The Hiroshima office of NHK – Japan’s national broadcaster – has apologized for a series of Tweets in the name of wartime residents that are now being seen as increasing discrimination against local Koreans living in the area.
The Tweets in question were based on the real life diaries kept by three former residents of the city living in the area at the end of WWII when Hiroshima became the first city in the world to have atomic weapons used against it.
And although the Tweets were based on the diaries of a 13-year-old local boy, a local housewife and a newspaper staff reporter working in Hiroshima in 1945, it was the diary of ‘Shun’ the 13-year-old that has caused problems.

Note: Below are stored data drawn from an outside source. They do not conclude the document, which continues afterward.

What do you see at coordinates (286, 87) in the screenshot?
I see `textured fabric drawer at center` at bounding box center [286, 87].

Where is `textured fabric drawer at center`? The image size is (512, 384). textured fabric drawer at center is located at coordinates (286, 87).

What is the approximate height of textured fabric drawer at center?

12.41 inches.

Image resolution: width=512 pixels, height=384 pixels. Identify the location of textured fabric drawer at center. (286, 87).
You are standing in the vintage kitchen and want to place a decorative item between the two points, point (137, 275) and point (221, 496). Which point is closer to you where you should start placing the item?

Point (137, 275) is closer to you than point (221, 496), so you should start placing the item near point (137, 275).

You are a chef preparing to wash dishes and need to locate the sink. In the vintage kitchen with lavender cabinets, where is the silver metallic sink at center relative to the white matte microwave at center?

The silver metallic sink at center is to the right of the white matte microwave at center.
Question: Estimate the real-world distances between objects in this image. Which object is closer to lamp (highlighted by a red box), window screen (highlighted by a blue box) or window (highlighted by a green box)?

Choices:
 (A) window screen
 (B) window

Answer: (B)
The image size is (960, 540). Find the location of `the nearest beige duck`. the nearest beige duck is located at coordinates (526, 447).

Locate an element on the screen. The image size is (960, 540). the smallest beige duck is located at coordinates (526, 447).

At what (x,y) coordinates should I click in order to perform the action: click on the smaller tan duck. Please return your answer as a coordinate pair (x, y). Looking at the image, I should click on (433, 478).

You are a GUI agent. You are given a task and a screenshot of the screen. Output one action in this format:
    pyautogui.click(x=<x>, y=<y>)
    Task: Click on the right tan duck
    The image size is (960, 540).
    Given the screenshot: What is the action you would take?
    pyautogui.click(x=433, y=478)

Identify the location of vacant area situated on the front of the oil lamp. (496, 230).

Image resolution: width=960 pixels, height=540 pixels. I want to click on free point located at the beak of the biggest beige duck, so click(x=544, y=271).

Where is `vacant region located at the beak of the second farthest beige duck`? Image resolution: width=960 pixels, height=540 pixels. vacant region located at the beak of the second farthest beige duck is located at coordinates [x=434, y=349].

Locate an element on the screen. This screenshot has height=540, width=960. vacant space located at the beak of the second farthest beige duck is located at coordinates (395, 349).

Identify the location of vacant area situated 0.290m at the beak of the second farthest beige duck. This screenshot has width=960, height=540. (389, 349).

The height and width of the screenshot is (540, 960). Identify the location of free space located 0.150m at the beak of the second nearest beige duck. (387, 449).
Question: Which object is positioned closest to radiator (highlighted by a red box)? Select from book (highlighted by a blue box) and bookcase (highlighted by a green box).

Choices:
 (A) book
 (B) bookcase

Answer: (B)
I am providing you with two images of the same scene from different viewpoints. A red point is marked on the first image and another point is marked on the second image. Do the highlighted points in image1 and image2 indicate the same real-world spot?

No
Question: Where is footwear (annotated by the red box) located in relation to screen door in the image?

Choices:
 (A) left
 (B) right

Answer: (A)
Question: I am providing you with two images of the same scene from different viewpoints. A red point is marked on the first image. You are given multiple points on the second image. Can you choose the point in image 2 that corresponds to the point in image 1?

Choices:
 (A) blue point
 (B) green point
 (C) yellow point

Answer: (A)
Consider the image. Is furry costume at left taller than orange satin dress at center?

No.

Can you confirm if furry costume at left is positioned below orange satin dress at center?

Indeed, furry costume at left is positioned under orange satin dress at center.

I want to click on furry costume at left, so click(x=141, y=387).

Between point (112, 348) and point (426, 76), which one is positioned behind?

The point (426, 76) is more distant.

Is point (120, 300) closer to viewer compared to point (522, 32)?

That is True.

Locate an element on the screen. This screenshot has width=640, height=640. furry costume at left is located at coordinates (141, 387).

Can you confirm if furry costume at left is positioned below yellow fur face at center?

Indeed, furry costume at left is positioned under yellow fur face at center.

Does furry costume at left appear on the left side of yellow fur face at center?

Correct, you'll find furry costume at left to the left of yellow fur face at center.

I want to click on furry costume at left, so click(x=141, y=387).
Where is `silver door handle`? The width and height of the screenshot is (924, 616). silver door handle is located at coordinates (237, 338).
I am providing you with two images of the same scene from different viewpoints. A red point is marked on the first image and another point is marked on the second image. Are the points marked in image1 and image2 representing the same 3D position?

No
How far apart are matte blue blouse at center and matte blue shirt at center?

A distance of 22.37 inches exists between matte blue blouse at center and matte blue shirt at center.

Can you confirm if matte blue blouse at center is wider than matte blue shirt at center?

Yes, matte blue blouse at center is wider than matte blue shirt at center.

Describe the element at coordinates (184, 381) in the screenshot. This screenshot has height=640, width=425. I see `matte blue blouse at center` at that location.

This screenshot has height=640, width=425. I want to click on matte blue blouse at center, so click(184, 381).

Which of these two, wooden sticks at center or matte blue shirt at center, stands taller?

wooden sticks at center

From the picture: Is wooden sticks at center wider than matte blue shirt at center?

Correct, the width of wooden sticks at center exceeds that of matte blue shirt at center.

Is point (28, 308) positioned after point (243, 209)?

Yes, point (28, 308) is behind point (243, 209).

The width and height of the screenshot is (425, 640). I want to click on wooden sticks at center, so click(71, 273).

Tweets made on June 16th, and again on August 20th by ‘Shun’ are timed five days after Japan’s defeat in WWII – on August 20th 1945 – with Shun claiming that his journey east to an area near Tokyo to escape the devastated city of Hiroshima was interrupted in Osaka by a gang of Koreans smashing train windows and rowdily announcing “We are citizens of a victor country! Get out, (people of) the defeated country!”
On Saturday in Japan, two days after the Tweets went out, this led to a number of protesters rallying outside NHK Hiroshima office using the online messages supposed to be from 1945, presuming social media had existed at the time, as reason to discriminate against Koreans.
In response, Japanese media is now reporting a number of calmer heads coming to the fore with one woman in her 30s reportedly saying to NHK that they “completely lacked awareness about the violent nature of the tweets, and the imagination to see what will happen in current Japanese society where discrimination is rampant if such posts are made.”
It was a message echoed by a man in his 50s who said Tweets like this “inadvertently contained the message that it is OK to reject Korean residents of Japan because some of them committed violence in the past.”
As a result, NHK on Monday this week acquiesced, admitting the broadcaster “lacked consideration.”
An apology posted online said NHK “did not pay full consideration to the possible reaction by a modern-day audience.”